For instance, if I have a bunch of books about drawing, I'd like to scan them all so that I later group all of the figure drawing pages in one folder, all the gesture drawing pages on another, etc, so they can be more easily used (and more useful) as reference.

Does anyone here recommend a way to scan books at home? I'm not against buying a contraption.

4 comments

There's an entire community dedicated to making inexpensive devices to scan books.[0] You will probably also have access to a commercial grade book scanner at any large library.

[0] http://www.diybookscanner.org/

I have done one or two books using the glass plate + camera method: camera mounted on a tripod, book opened up halfway, and a glass plate to hold the pages flat while taking the pictures. I think my workflow was 5ish seconds per page.

If I were to do more and had the space, I would have gone the diybookscanner.org route to improve the quality and processing rate. At one point I belonged to a hackerspace in Oakland that had one available.

Post-processing workflow was much easier, and involved using scantailor (awesome free software to batch align, crop, white balance, etc the pages) and then Acrobat for OCR.

I just got into book scanning ~6 weeks ago. I was partly inspired by the August HN discussion of Jason Scott's rescue mission of 25k manuals [0], and intrigued by Jason's kind warning to "the next person to mention the Linear Book Scanner (a prototype that destroys books)".

Emeritus community hero Daniel Reetz spent 6 years creating the "Archivist" scanner [1]. He and his collaborators have done a phenomenal job, and created some of the best documentation I've seen for any project (open-source or otherwise). The "Lessons Learned" front matter alone is inspiring [2].

So far I've found that book scanning is an ideal "DIY" project: enough hardware & software quirks that are gratifying to puzzle through, but nothing super difficult. In fact, it is exactly like building and calibrating a simple scientific instrument and learning to collect and process image data. To @planfaster or anyone who is considering book scanning for private use, definitely do it!

=== Exercise aim ===
Summarize the text on scanning books at home in two sentences. The lines after this text play no part here.

=== Provided data ===
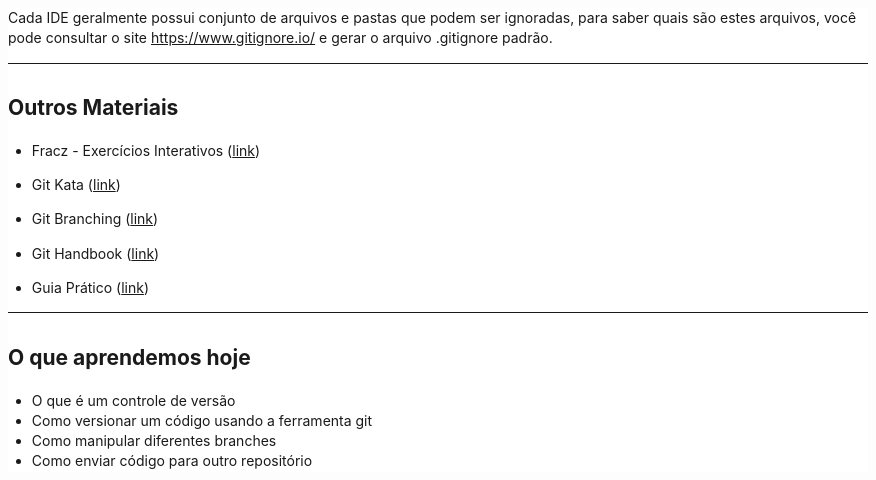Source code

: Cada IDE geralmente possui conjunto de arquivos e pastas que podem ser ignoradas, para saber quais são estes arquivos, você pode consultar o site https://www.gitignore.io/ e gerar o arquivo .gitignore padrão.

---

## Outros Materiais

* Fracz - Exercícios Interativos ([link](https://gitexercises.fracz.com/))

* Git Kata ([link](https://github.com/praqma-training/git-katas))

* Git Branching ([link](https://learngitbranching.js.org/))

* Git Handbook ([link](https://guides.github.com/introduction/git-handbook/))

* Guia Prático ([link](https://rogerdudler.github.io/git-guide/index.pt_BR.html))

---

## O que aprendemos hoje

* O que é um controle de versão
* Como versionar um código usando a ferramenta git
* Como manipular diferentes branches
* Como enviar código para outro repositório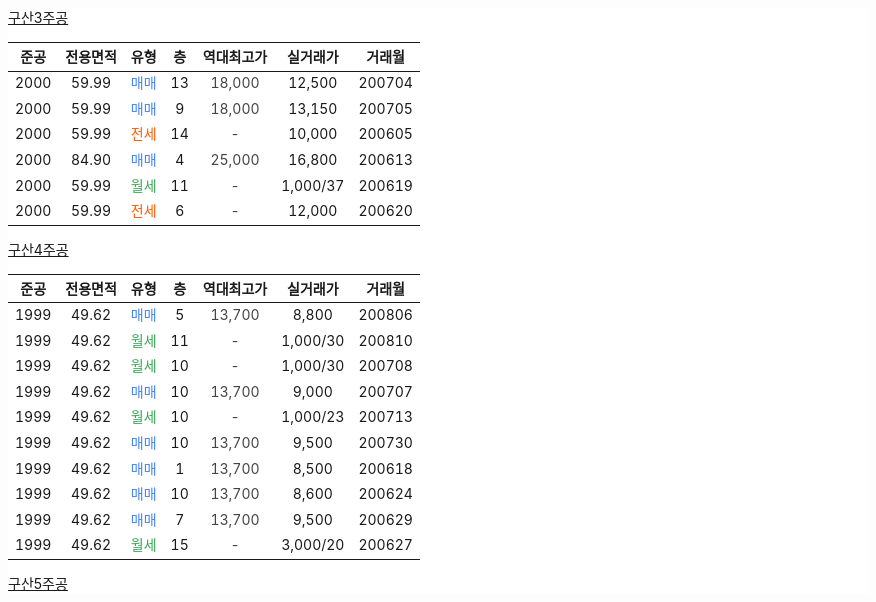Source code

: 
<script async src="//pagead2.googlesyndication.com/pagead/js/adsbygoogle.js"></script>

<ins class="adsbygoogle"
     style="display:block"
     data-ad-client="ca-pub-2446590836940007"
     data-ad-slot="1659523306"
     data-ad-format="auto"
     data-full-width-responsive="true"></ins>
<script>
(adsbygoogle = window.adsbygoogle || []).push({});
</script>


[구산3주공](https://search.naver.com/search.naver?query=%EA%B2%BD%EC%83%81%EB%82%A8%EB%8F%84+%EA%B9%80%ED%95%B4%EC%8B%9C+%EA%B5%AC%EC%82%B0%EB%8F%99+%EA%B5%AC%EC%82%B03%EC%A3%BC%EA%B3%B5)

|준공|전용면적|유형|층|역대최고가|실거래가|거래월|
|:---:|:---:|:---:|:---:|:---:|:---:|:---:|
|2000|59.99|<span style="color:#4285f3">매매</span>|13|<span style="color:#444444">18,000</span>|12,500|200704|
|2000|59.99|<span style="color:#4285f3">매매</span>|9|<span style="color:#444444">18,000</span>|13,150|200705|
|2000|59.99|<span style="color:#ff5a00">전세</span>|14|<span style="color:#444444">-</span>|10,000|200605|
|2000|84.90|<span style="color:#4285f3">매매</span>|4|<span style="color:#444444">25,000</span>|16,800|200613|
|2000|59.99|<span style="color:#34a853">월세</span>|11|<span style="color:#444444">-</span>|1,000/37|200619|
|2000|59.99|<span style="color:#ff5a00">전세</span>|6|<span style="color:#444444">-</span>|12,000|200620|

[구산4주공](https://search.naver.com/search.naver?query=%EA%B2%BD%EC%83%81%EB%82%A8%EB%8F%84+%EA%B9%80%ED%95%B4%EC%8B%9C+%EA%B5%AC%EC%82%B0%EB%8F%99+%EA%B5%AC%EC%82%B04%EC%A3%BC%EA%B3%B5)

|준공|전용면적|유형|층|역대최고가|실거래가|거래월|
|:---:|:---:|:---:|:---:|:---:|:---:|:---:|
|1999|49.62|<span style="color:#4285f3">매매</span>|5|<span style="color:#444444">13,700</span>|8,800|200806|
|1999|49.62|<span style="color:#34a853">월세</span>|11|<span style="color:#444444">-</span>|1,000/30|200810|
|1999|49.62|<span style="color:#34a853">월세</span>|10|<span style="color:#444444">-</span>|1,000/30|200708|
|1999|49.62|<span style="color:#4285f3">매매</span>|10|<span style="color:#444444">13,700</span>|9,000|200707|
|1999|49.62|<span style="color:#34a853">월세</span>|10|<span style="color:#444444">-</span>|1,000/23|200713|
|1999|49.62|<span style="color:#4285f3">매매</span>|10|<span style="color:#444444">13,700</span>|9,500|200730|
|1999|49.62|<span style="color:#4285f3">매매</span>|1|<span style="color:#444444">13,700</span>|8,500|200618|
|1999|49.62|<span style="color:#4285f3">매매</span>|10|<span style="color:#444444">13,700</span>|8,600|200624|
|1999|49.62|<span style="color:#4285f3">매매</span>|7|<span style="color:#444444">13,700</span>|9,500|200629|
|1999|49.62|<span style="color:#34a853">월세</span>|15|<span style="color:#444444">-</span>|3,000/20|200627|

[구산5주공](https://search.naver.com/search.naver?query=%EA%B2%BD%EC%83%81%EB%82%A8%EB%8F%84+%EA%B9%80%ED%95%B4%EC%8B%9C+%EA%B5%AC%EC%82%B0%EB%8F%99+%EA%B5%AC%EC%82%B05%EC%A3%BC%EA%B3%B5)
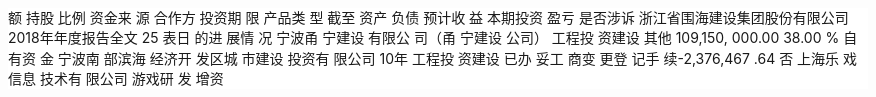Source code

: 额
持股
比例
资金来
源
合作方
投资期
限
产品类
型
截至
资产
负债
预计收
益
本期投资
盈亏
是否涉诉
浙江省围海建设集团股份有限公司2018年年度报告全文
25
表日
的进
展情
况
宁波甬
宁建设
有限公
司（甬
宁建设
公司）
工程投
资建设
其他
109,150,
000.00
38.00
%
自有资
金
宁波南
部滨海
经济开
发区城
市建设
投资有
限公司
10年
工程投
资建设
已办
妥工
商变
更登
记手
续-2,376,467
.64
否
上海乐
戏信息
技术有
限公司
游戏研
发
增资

...

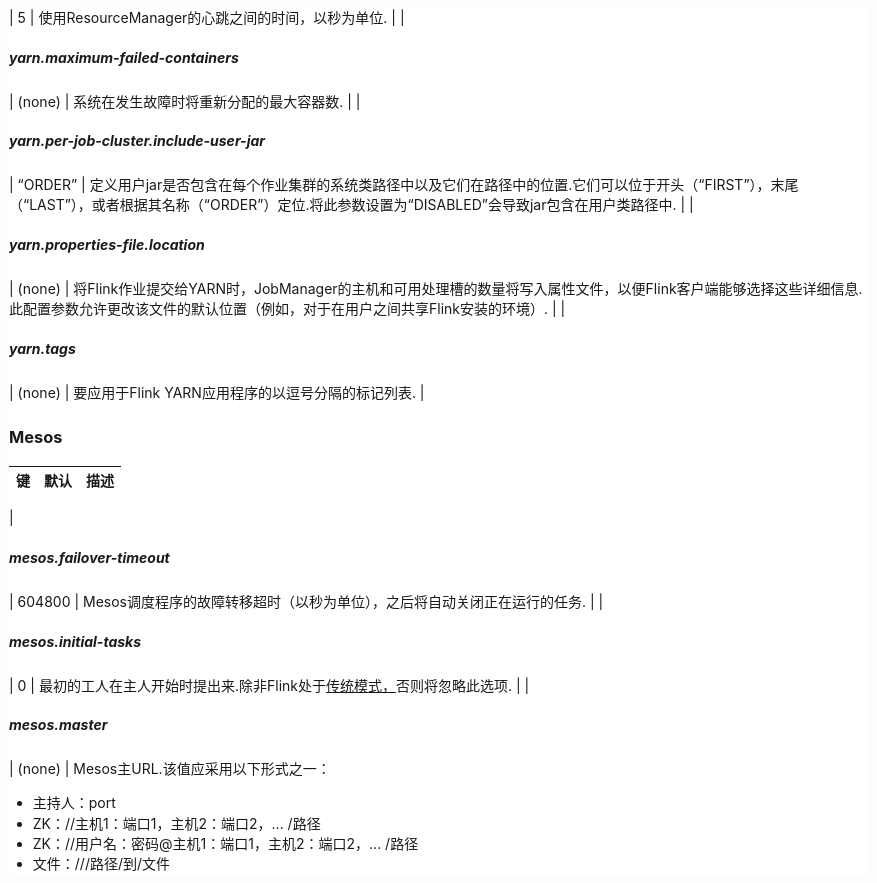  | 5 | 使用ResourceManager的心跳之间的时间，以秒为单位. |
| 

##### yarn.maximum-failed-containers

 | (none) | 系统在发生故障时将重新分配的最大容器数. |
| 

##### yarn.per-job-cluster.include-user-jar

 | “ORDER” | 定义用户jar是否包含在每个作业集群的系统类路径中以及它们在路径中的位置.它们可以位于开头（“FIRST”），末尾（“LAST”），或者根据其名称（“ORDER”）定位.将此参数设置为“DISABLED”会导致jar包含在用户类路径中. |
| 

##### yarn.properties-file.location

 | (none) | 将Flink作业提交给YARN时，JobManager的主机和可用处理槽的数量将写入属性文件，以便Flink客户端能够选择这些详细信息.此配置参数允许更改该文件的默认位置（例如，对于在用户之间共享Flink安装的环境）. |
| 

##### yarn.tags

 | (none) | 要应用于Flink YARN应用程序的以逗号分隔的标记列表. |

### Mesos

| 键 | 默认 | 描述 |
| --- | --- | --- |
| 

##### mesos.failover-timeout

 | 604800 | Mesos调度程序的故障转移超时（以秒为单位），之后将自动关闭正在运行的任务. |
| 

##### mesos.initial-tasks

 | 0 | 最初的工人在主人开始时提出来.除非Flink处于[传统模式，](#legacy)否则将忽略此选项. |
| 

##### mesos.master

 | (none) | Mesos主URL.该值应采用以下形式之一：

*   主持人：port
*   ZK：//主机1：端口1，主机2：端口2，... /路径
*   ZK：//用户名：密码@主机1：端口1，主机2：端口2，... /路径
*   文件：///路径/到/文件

=== Exercise answer ===
A poster wants to scan drawing books at home so the pages can be grouped by topic for reference, and asks for recommendations, including devices to buy. Replies point to the diybookscanner.org community and large-library scanners, describe a glass plate + camera method with scantailor and Acrobat for processing, and encourage anyone considering book scanning for private use to do it.